#### [Work task]
Once the line with "34: (651, 180, 0.51)" is found in the entries below, repeat it and each following line exactly, up to and including the line with "47: (383, 283, 0.50)". Add no other lines.

#### [The records]
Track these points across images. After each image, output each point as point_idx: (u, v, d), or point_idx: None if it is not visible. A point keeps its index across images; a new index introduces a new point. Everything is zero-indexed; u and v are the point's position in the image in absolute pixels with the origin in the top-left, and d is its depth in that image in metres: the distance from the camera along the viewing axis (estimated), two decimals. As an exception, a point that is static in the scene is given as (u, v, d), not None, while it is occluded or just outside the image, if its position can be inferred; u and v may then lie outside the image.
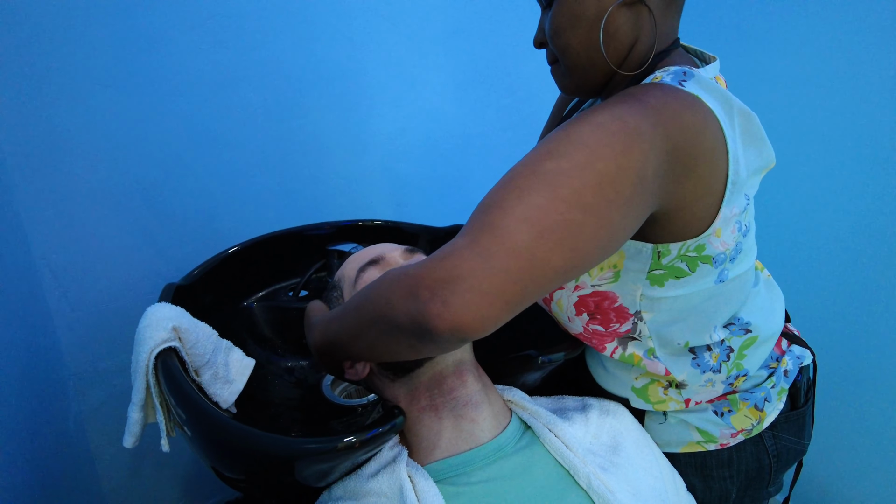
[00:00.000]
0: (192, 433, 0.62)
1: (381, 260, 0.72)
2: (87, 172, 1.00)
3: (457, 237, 0.47)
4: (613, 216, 0.49)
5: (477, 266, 0.43)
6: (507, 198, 0.47)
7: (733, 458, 0.73)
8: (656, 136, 0.50)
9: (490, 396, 0.65)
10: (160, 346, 0.66)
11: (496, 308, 0.43)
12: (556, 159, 0.48)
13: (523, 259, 0.44)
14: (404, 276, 0.47)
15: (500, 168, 1.45)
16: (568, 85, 0.69)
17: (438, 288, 0.43)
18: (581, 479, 0.59)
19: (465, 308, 0.42)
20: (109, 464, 1.18)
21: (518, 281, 0.44)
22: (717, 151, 0.55)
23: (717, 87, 0.58)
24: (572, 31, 0.62)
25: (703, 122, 0.54)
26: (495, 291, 0.43)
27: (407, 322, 0.46)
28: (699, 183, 0.55)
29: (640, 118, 0.50)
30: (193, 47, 1.03)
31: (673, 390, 0.71)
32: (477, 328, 0.43)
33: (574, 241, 0.46)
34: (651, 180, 0.51)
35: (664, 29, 0.63)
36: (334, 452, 0.53)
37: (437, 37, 1.29)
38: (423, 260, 0.47)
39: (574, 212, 0.46)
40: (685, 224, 0.57)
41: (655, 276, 0.62)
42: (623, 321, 0.67)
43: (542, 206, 0.46)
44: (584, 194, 0.47)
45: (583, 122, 0.51)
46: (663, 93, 0.54)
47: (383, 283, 0.50)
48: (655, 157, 0.50)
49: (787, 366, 0.75)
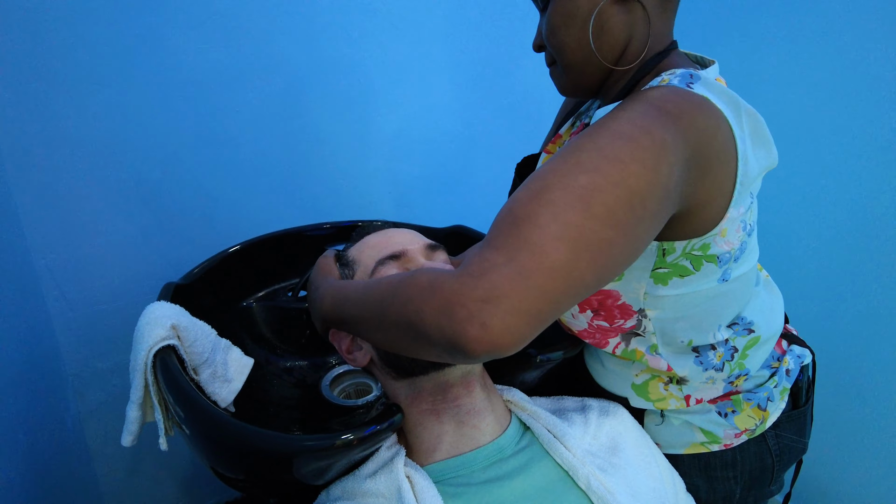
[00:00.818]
0: (191, 431, 0.62)
1: (403, 256, 0.69)
2: (85, 171, 1.00)
3: (488, 251, 0.46)
4: (640, 231, 0.49)
5: (516, 286, 0.43)
6: (541, 213, 0.46)
7: (737, 458, 0.73)
8: (678, 144, 0.51)
9: (493, 403, 0.65)
10: (159, 343, 0.66)
11: (532, 326, 0.44)
12: (590, 174, 0.48)
13: (560, 278, 0.44)
14: (438, 288, 0.46)
15: (500, 167, 1.46)
16: (565, 85, 0.69)
17: (476, 309, 0.42)
18: (580, 480, 0.59)
19: (504, 329, 0.42)
20: (108, 463, 1.17)
21: (553, 300, 0.44)
22: (728, 152, 0.55)
23: (724, 88, 0.58)
24: (566, 29, 0.63)
25: (715, 124, 0.54)
26: (533, 310, 0.43)
27: (438, 337, 0.45)
28: (713, 184, 0.55)
29: (664, 129, 0.51)
30: (193, 46, 1.03)
31: (673, 386, 0.71)
32: (512, 348, 0.44)
33: (606, 258, 0.47)
34: (673, 190, 0.51)
35: (659, 27, 0.64)
36: (332, 449, 0.53)
37: (438, 37, 1.30)
38: (456, 273, 0.46)
39: (607, 230, 0.46)
40: (695, 224, 0.58)
41: (659, 275, 0.62)
42: (627, 318, 0.67)
43: (577, 224, 0.46)
44: (616, 212, 0.47)
45: (611, 134, 0.51)
46: (678, 97, 0.54)
47: (413, 287, 0.49)
48: (678, 167, 0.51)
49: (789, 365, 0.75)
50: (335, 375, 0.94)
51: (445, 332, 0.44)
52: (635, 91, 0.63)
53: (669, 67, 0.63)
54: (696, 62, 0.68)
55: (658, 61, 0.64)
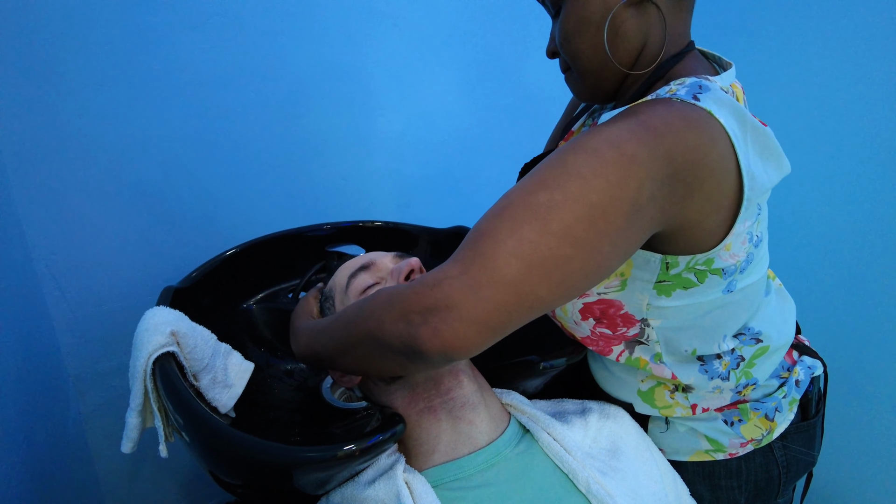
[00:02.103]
0: (190, 439, 0.62)
1: (372, 265, 0.73)
2: (86, 173, 0.99)
3: (448, 262, 0.49)
4: (604, 248, 0.49)
5: (466, 297, 0.45)
6: (499, 228, 0.48)
7: (742, 468, 0.72)
8: (654, 160, 0.50)
9: (486, 398, 0.65)
10: (158, 350, 0.66)
11: (483, 335, 0.46)
12: (550, 191, 0.48)
13: (510, 292, 0.46)
14: (396, 298, 0.49)
15: (503, 168, 1.46)
16: (582, 91, 0.69)
17: (429, 315, 0.46)
18: (580, 484, 0.58)
19: (454, 335, 0.45)
20: (108, 466, 1.17)
21: (505, 312, 0.46)
22: (726, 168, 0.54)
23: (732, 101, 0.56)
24: (580, 35, 0.62)
25: (709, 140, 0.52)
26: (482, 321, 0.45)
27: (398, 343, 0.48)
28: (706, 201, 0.54)
29: (638, 143, 0.50)
30: (194, 47, 1.03)
31: (679, 394, 0.70)
32: (464, 353, 0.46)
33: (562, 274, 0.48)
34: (646, 206, 0.50)
35: (675, 28, 0.62)
36: (334, 461, 0.53)
37: (440, 37, 1.29)
38: (414, 283, 0.49)
39: (564, 247, 0.47)
40: (694, 240, 0.57)
41: (663, 287, 0.61)
42: (630, 326, 0.66)
43: (532, 240, 0.47)
44: (574, 228, 0.47)
45: (579, 149, 0.51)
46: (669, 112, 0.53)
47: (374, 302, 0.52)
48: (651, 183, 0.50)
49: (799, 376, 0.74)
50: (336, 378, 0.94)
51: (403, 337, 0.47)
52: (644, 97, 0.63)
53: (682, 73, 0.62)
54: (714, 62, 0.67)
55: (675, 63, 0.62)
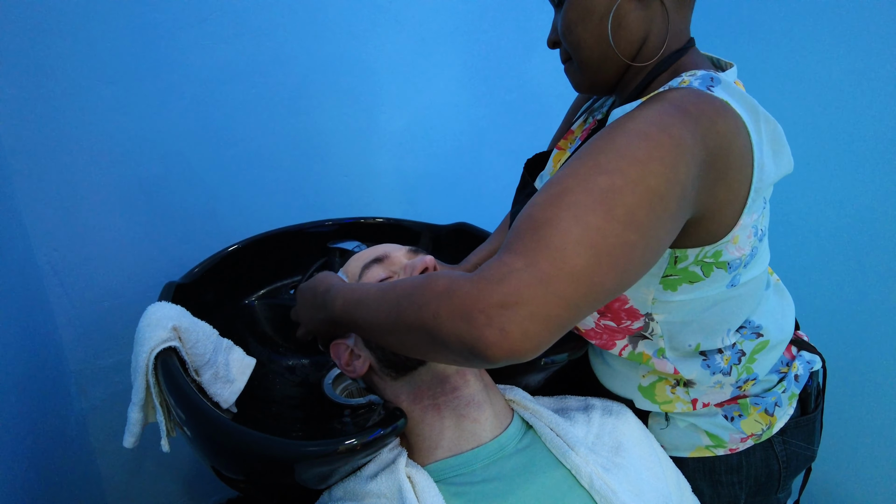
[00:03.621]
0: (192, 434, 0.62)
1: (386, 258, 0.72)
2: (88, 169, 0.99)
3: (508, 255, 0.45)
4: (660, 233, 0.48)
5: (536, 292, 0.42)
6: (561, 216, 0.45)
7: (742, 463, 0.72)
8: (696, 144, 0.50)
9: (491, 396, 0.65)
10: (160, 345, 0.66)
11: (551, 332, 0.43)
12: (609, 175, 0.47)
13: (581, 284, 0.43)
14: (456, 292, 0.44)
15: (505, 165, 1.45)
16: (581, 82, 0.69)
17: (496, 314, 0.41)
18: (583, 479, 0.58)
19: (523, 335, 0.41)
20: (110, 461, 1.18)
21: (574, 306, 0.43)
22: (745, 159, 0.54)
23: (744, 93, 0.57)
24: (583, 25, 0.62)
25: (735, 129, 0.53)
26: (553, 317, 0.42)
27: (456, 342, 0.44)
28: (728, 190, 0.54)
29: (682, 127, 0.50)
30: (196, 44, 1.03)
31: (680, 389, 0.70)
32: (531, 353, 0.43)
33: (627, 262, 0.46)
34: (690, 190, 0.50)
35: (677, 24, 0.63)
36: (335, 455, 0.53)
37: (442, 34, 1.29)
38: (475, 278, 0.45)
39: (629, 232, 0.45)
40: (708, 230, 0.57)
41: (669, 281, 0.61)
42: (634, 320, 0.66)
43: (599, 227, 0.45)
44: (637, 213, 0.46)
45: (628, 133, 0.50)
46: (699, 98, 0.53)
47: (430, 291, 0.47)
48: (695, 167, 0.50)
49: (798, 370, 0.74)
50: (338, 373, 0.94)
51: (464, 338, 0.43)
52: (650, 89, 0.63)
53: (688, 67, 0.62)
54: (713, 64, 0.67)
55: (676, 59, 0.63)
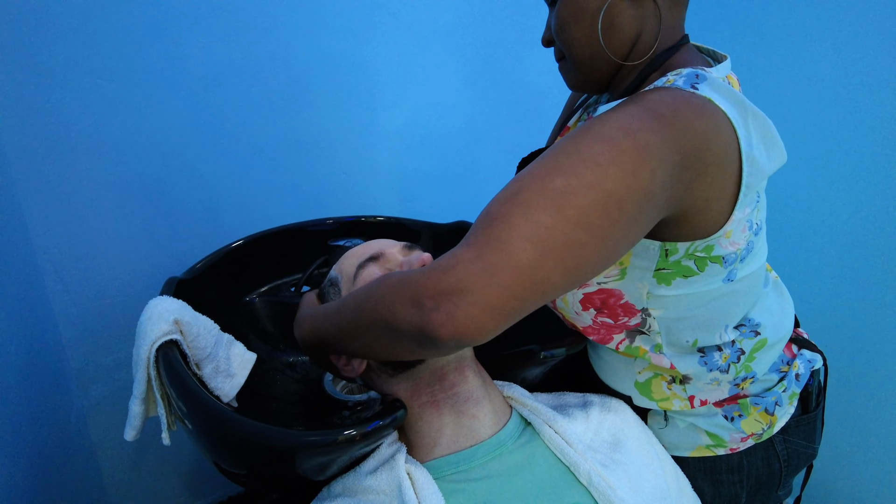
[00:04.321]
0: (193, 426, 0.62)
1: (381, 256, 0.72)
2: (88, 166, 1.00)
3: (460, 247, 0.48)
4: (616, 234, 0.49)
5: (481, 281, 0.44)
6: (513, 213, 0.47)
7: (743, 462, 0.72)
8: (665, 148, 0.50)
9: (490, 392, 0.65)
10: (161, 338, 0.66)
11: (497, 320, 0.46)
12: (565, 176, 0.48)
13: (526, 277, 0.45)
14: (408, 283, 0.48)
15: (504, 163, 1.46)
16: (575, 80, 0.69)
17: (442, 299, 0.45)
18: (582, 476, 0.58)
19: (468, 320, 0.44)
20: (111, 458, 1.18)
21: (519, 297, 0.46)
22: (729, 155, 0.55)
23: (730, 89, 0.57)
24: (576, 24, 0.63)
25: (714, 126, 0.53)
26: (497, 306, 0.45)
27: (409, 328, 0.48)
28: (710, 187, 0.55)
29: (650, 132, 0.50)
30: (196, 41, 1.03)
31: (677, 386, 0.70)
32: (477, 338, 0.46)
33: (575, 260, 0.48)
34: (658, 194, 0.51)
35: (670, 21, 0.63)
36: (334, 445, 0.53)
37: (441, 31, 1.29)
38: (426, 268, 0.48)
39: (578, 232, 0.47)
40: (696, 226, 0.57)
41: (662, 275, 0.62)
42: (631, 316, 0.67)
43: (547, 225, 0.46)
44: (589, 215, 0.47)
45: (593, 136, 0.51)
46: (674, 99, 0.54)
47: (384, 287, 0.52)
48: (664, 170, 0.50)
49: (799, 369, 0.74)
50: (338, 371, 0.94)
51: (415, 323, 0.47)
52: (641, 88, 0.63)
53: (678, 65, 0.62)
54: (708, 55, 0.67)
55: (669, 56, 0.63)
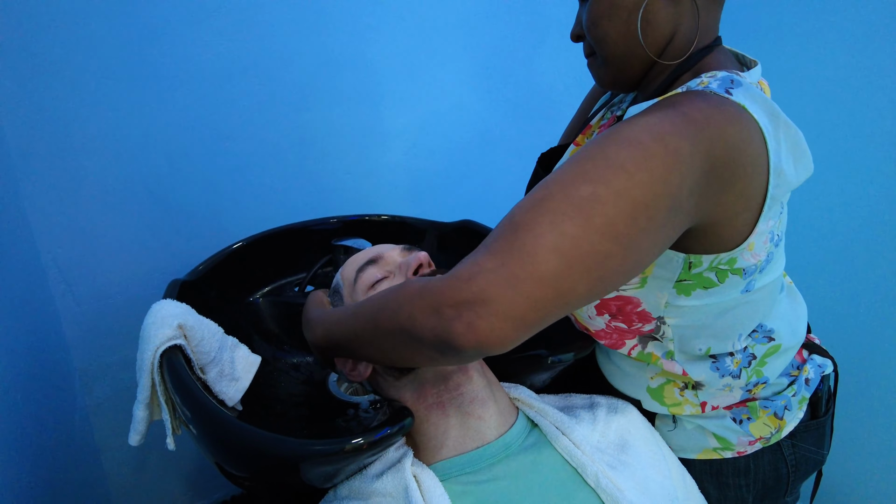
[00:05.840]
0: (198, 432, 0.62)
1: (380, 259, 0.72)
2: (92, 166, 0.99)
3: (482, 254, 0.46)
4: (643, 244, 0.48)
5: (503, 292, 0.43)
6: (538, 221, 0.46)
7: (750, 466, 0.72)
8: (695, 154, 0.49)
9: (495, 393, 0.65)
10: (165, 343, 0.66)
11: (518, 331, 0.44)
12: (593, 184, 0.47)
13: (549, 288, 0.44)
14: (428, 291, 0.47)
15: (509, 162, 1.45)
16: (605, 78, 0.68)
17: (464, 309, 0.44)
18: (589, 478, 0.58)
19: (489, 330, 0.43)
20: (115, 459, 1.18)
21: (542, 308, 0.44)
22: (759, 165, 0.53)
23: (764, 97, 0.56)
24: (609, 20, 0.61)
25: (747, 135, 0.52)
26: (519, 316, 0.44)
27: (430, 337, 0.46)
28: (739, 198, 0.54)
29: (680, 137, 0.49)
30: (200, 40, 1.02)
31: (689, 392, 0.70)
32: (499, 348, 0.45)
33: (601, 271, 0.46)
34: (686, 200, 0.50)
35: (706, 21, 0.62)
36: (341, 454, 0.53)
37: (447, 30, 1.28)
38: (447, 276, 0.47)
39: (605, 243, 0.46)
40: (721, 238, 0.56)
41: (683, 286, 0.61)
42: (646, 322, 0.66)
43: (574, 235, 0.45)
44: (617, 224, 0.46)
45: (621, 141, 0.49)
46: (708, 105, 0.52)
47: (404, 294, 0.50)
48: (692, 177, 0.49)
49: (809, 374, 0.73)
50: (342, 372, 0.94)
51: (436, 331, 0.45)
52: (672, 88, 0.62)
53: (712, 67, 0.61)
54: (738, 60, 0.66)
55: (702, 56, 0.62)
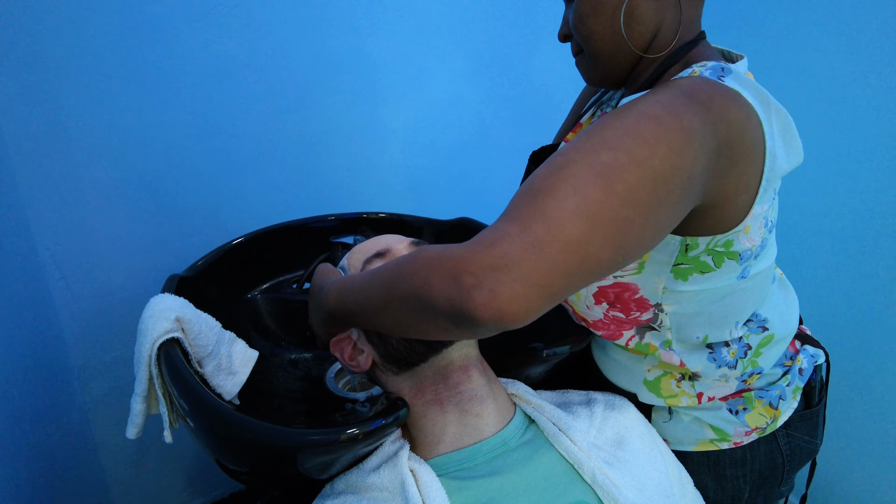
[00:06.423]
0: (195, 424, 0.62)
1: (388, 252, 0.71)
2: (90, 163, 0.99)
3: (502, 222, 0.45)
4: (661, 215, 0.48)
5: (528, 256, 0.42)
6: (560, 186, 0.45)
7: (746, 457, 0.72)
8: (706, 132, 0.50)
9: (495, 391, 0.65)
10: (163, 336, 0.66)
11: (542, 299, 0.43)
12: (614, 151, 0.47)
13: (574, 253, 0.43)
14: (448, 257, 0.45)
15: (506, 160, 1.46)
16: (593, 74, 0.68)
17: (485, 276, 0.42)
18: (585, 474, 0.58)
19: (512, 298, 0.41)
20: (113, 454, 1.18)
21: (566, 273, 0.43)
22: (756, 148, 0.55)
23: (754, 83, 0.57)
24: (595, 17, 0.62)
25: (746, 118, 0.53)
26: (544, 283, 0.42)
27: (446, 306, 0.44)
28: (739, 179, 0.54)
29: (692, 115, 0.50)
30: (198, 38, 1.03)
31: (686, 383, 0.70)
32: (520, 318, 0.43)
33: (623, 238, 0.46)
34: (698, 179, 0.50)
35: (689, 15, 0.63)
36: (337, 444, 0.53)
37: (445, 28, 1.29)
38: (468, 242, 0.45)
39: (627, 209, 0.45)
40: (719, 219, 0.57)
41: (680, 270, 0.61)
42: (644, 310, 0.66)
43: (597, 199, 0.44)
44: (638, 192, 0.46)
45: (638, 114, 0.50)
46: (710, 87, 0.53)
47: (421, 259, 0.48)
48: (703, 155, 0.50)
49: (802, 364, 0.74)
50: (340, 367, 0.94)
51: (453, 300, 0.43)
52: (660, 81, 0.63)
53: (698, 59, 0.62)
54: (724, 56, 0.67)
55: (687, 51, 0.63)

#### [Answer to this problem]
34: (651, 180, 0.51)
35: (664, 29, 0.63)
36: (334, 452, 0.53)
37: (437, 37, 1.29)
38: (423, 260, 0.47)
39: (574, 212, 0.46)
40: (685, 224, 0.57)
41: (655, 276, 0.62)
42: (623, 321, 0.67)
43: (542, 206, 0.46)
44: (584, 194, 0.47)
45: (583, 122, 0.51)
46: (663, 93, 0.54)
47: (383, 283, 0.50)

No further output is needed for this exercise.